I’d like a solution where each thread could be given a number of vector arguments, and then perform a recursive calculation. Can I do that with Thrust, or would some other library be better? I considered doing each time step in Thrust and then iterating through time, but this poses an unnecessary restriction that each time step must be completed before the next one can start.

Another way to say it is that the all-prefix-sum operation, like it is described here:

http://http.developer.nvidia.com/GPUGems3/gpugems3_ch39.html

is changed from

new = [something] + [old]

to

new = [something] + [something else]*[old]

Which seems like a trivial change, so that’s why I’m surprised that I haven’t found an easy way to do this.

i would attempt to write x(n) as the difference of its terms:

x(1) = a(1) + b(1)x(0)
x(2) = a(2) + b(2)x(1)
x(3) = a(3) + b(3)x(2)

then:

x(2) = a(2) + b(2)a(1) + b(2)b(1)x(0)
x(3) = a(3) + b(3)a(2) + b(3)b(2)a(1) + b(3)b(2)b(1)x(0)

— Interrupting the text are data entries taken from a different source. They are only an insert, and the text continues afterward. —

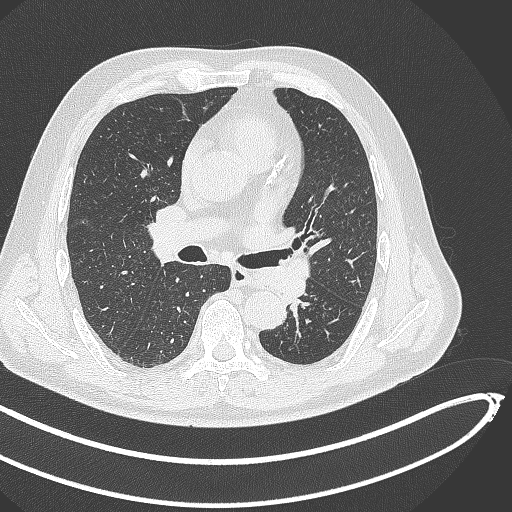
Chest CT, one axial slice. Position 264 of 468 along the scan axis. Reconstruction kernel B70f. Lung window (W 1500 / L -600 HU). 1 mm slice thickness. 512 × 512 image matrix. Patient: male, 64 years. Case-level facts recorded for this patient, not image findings: clinical TNM (as recorded): T1c N0 M0.
Outlined on this slice (bounding box drawn by a radiologist):
- lung tumour (recorded histology: squamous cell carcinoma): bounding box [x1, y1, x2, y2] px = [264, 255, 312, 306]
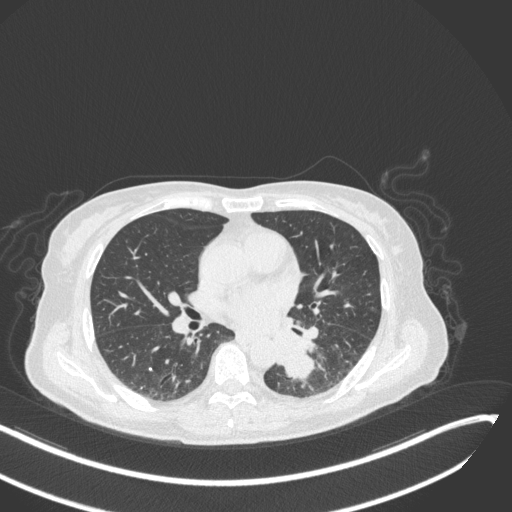
Chest CT, one axial slice; reconstruction kernel B31f; 120 kVp; lung window (W 1500 / L -600 HU); 1 mm slice thickness; 512 × 512 image matrix. Female patient, age 64 years. From the clinical record (not read from this slice): clinical TNM (as recorded): T3 N1 M1; histopathological grade: G3.
Annotated regions visible in this slice (rectangle marked by the reading radiologist):
- lung tumour (recorded histology: small cell carcinoma): bounding box [x1, y1, x2, y2] px = [275, 339, 323, 392]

if you then build a product scan - similar to a sum scan, but you multiply instead of summing - of b(n), you should be left with something rather parallel
just check
perhaps just write out x(4) and x(5) to truly see how x(n) progresses, and what you thus would require

Couldn’t you just do it in two steps?

Something like

[old] = [something else] * [old]

new = [something] + [old]

Each of those steps could be trivially parallelised, maybe you should be using the CUBLAS libraries?